**Work required**
Write out, word for word, the part of the items below that opens with their first line and closes with the line containing "Panglică delimitator de pagini aurie", including both of those lines.

[Stored data entries]
<<<<

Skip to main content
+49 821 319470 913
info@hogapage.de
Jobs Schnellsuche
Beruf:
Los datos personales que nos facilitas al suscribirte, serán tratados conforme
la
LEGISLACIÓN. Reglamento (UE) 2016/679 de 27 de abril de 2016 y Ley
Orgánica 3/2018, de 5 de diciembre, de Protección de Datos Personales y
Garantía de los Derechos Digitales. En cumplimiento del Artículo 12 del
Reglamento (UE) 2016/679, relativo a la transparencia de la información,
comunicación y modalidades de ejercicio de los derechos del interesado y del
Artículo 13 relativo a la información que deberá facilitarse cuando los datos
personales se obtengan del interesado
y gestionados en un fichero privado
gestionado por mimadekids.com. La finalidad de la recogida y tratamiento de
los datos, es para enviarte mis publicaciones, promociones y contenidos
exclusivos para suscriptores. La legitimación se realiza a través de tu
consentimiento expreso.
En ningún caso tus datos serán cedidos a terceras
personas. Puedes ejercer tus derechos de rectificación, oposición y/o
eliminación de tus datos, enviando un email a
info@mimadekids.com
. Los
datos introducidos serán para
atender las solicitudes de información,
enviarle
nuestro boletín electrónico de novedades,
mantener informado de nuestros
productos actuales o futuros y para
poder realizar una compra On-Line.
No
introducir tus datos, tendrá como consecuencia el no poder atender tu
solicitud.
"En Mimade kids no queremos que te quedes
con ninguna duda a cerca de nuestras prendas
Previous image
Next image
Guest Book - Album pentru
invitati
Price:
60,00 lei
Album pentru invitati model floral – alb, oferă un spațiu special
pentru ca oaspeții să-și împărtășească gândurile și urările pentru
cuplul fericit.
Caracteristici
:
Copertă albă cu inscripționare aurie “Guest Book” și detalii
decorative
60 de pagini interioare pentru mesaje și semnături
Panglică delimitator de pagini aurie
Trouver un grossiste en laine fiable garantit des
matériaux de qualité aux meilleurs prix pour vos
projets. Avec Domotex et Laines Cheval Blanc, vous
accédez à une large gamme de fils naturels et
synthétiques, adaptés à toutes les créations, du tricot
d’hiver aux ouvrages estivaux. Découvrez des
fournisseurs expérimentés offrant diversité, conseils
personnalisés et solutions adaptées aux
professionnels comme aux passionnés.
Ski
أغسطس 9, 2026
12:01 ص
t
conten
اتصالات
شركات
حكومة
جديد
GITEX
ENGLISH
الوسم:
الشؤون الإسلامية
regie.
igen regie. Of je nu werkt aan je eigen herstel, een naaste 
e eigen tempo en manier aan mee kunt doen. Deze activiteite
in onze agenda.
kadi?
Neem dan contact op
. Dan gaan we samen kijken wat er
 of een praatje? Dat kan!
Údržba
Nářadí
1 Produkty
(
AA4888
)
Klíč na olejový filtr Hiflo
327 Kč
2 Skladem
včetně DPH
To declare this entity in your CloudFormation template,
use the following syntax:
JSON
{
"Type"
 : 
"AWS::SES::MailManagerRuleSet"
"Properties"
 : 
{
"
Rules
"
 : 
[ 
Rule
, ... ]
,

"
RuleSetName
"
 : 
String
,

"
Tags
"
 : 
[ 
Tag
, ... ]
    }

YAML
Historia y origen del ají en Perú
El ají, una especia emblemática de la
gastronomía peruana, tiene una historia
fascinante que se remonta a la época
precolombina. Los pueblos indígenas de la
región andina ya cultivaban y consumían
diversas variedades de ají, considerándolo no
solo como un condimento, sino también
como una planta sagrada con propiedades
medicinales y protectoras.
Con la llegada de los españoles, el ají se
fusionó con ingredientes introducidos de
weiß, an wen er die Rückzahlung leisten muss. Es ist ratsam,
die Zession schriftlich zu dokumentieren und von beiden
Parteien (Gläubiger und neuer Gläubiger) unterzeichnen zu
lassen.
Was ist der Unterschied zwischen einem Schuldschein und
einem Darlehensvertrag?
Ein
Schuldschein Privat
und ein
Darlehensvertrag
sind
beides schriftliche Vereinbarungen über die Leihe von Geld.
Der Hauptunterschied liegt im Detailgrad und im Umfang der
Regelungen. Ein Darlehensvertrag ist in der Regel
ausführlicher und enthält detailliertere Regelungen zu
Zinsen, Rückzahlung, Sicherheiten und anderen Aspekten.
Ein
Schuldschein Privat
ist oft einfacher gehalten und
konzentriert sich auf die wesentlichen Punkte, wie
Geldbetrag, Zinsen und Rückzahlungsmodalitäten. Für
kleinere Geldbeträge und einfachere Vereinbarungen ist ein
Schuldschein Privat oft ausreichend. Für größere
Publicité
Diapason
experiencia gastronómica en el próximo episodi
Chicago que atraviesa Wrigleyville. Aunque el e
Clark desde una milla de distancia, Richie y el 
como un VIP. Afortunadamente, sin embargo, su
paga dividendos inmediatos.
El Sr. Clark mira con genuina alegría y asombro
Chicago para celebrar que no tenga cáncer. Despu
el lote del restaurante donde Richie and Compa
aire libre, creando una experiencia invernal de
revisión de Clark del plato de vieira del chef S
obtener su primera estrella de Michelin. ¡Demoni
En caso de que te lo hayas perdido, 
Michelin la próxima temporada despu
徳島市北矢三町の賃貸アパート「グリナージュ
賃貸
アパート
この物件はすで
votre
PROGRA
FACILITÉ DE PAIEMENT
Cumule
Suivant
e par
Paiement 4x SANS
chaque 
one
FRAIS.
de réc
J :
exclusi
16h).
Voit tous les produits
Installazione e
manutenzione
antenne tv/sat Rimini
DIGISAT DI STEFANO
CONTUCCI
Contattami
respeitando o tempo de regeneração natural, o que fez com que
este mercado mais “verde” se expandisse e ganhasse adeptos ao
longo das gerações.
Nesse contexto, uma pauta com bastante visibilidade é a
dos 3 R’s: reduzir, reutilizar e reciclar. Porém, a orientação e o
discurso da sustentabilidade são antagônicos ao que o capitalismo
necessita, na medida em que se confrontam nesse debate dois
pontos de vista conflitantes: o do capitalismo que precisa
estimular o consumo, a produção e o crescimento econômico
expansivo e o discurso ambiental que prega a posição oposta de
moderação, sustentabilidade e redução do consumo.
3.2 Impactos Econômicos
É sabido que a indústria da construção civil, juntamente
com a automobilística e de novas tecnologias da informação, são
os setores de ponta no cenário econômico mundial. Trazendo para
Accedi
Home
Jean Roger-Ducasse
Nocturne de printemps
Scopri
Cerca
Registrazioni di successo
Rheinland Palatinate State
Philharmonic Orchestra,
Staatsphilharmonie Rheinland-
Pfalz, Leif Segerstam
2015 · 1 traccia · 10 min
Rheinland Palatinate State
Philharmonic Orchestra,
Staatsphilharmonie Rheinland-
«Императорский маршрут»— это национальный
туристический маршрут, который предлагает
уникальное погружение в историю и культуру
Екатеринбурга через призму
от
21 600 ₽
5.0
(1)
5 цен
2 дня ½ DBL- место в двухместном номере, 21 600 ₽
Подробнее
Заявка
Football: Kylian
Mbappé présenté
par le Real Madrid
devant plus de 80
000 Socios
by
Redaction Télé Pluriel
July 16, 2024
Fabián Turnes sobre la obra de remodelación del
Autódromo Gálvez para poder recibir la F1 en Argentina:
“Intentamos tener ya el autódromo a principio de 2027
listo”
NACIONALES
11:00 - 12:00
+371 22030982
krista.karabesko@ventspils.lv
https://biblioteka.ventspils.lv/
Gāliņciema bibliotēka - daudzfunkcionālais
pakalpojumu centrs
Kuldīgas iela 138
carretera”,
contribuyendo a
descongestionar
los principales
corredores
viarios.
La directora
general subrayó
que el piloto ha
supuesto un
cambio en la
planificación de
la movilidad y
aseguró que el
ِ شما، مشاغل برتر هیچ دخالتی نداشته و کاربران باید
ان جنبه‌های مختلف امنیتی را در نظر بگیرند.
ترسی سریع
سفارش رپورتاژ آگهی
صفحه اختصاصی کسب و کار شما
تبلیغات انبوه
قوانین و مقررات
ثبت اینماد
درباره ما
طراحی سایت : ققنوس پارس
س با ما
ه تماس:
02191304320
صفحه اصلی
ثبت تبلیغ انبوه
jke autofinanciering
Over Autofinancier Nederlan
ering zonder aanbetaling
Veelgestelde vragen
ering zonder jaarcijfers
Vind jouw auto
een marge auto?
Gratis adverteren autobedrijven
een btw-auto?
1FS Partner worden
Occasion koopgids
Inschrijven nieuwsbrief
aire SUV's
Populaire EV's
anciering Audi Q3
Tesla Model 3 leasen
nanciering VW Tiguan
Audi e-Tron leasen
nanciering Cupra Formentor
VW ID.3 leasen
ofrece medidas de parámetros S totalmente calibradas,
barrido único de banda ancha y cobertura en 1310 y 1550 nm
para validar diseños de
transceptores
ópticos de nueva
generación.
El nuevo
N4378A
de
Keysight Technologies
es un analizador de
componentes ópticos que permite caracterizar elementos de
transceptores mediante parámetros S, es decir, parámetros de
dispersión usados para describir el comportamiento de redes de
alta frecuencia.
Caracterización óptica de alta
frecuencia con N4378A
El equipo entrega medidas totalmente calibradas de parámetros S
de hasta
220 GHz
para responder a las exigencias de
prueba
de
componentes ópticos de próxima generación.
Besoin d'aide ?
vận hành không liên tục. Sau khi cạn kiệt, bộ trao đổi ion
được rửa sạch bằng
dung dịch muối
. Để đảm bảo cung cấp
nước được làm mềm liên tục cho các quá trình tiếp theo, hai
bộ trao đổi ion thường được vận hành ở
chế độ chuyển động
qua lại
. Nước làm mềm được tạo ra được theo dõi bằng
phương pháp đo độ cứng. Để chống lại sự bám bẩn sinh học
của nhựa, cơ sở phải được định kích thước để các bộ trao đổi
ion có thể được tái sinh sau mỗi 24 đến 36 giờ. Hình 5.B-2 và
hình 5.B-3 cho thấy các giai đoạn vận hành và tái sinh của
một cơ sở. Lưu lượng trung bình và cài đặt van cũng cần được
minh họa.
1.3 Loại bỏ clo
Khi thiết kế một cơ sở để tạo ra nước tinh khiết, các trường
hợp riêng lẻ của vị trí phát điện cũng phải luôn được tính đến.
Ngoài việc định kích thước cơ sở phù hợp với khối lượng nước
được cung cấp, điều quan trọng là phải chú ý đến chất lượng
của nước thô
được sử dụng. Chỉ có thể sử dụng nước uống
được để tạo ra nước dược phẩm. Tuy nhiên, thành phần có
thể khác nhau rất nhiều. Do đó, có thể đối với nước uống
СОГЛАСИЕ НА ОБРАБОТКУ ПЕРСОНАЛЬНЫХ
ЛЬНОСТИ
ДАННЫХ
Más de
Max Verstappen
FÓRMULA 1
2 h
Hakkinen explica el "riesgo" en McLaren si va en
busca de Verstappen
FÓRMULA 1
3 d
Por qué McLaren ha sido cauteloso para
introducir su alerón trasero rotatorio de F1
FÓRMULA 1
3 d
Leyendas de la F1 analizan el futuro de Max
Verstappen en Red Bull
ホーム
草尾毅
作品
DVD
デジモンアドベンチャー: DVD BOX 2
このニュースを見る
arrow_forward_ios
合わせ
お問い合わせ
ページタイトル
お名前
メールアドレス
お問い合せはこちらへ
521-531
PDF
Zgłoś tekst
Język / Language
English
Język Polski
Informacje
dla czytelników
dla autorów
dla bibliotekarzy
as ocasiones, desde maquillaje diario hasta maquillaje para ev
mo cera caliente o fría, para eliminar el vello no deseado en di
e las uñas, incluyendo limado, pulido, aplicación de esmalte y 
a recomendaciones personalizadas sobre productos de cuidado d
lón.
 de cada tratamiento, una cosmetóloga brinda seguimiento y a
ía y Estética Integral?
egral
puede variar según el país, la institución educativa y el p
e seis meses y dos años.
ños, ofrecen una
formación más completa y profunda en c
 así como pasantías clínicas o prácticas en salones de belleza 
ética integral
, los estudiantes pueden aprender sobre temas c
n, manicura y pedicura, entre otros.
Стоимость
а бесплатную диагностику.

>>>>

**Task result**
Skip to main content
+49 821 319470 913
info@hogapage.de
Jobs Schnellsuche
Beruf:
Los datos personales que nos facilitas al suscribirte, serán tratados conforme
la
LEGISLACIÓN. Reglamento (UE) 2016/679 de 27 de abril de 2016 y Ley
Orgánica 3/2018, de 5 de diciembre, de Protección de Datos Personales y
Garantía de los Derechos Digitales. En cumplimiento del Artículo 12 del
Reglamento (UE) 2016/679, relativo a la transparencia de la información,
comunicación y modalidades de ejercicio de los derechos del interesado y del
Artículo 13 relativo a la información que deberá facilitarse cuando los datos
personales se obtengan del interesado
y gestionados en un fichero privado
gestionado por mimadekids.com. La finalidad de la recogida y tratamiento de
los datos, es para enviarte mis publicaciones, promociones y contenidos
exclusivos para suscriptores. La legitimación se realiza a través de tu
consentimiento expreso.
En ningún caso tus datos serán cedidos a terceras
personas. Puedes ejercer tus derechos de rectificación, oposición y/o
eliminación de tus datos, enviando un email a
info@mimadekids.com
. Los
datos introducidos serán para
atender las solicitudes de información,
enviarle
nuestro boletín electrónico de novedades,
mantener informado de nuestros
productos actuales o futuros y para
poder realizar una compra On-Line.
No
introducir tus datos, tendrá como consecuencia el no poder atender tu
solicitud.
"En Mimade kids no queremos que te quedes
con ninguna duda a cerca de nuestras prendas
Previous image
Next image
Guest Book - Album pentru
invitati
Price:
60,00 lei
Album pentru invitati model floral – alb, oferă un spațiu special
pentru ca oaspeții să-și împărtășească gândurile și urările pentru
cuplul fericit.
Caracteristici
:
Copertă albă cu inscripționare aurie “Guest Book” și detalii
decorative
60 de pagini interioare pentru mesaje și semnături
Panglică delimitator de pagini aurie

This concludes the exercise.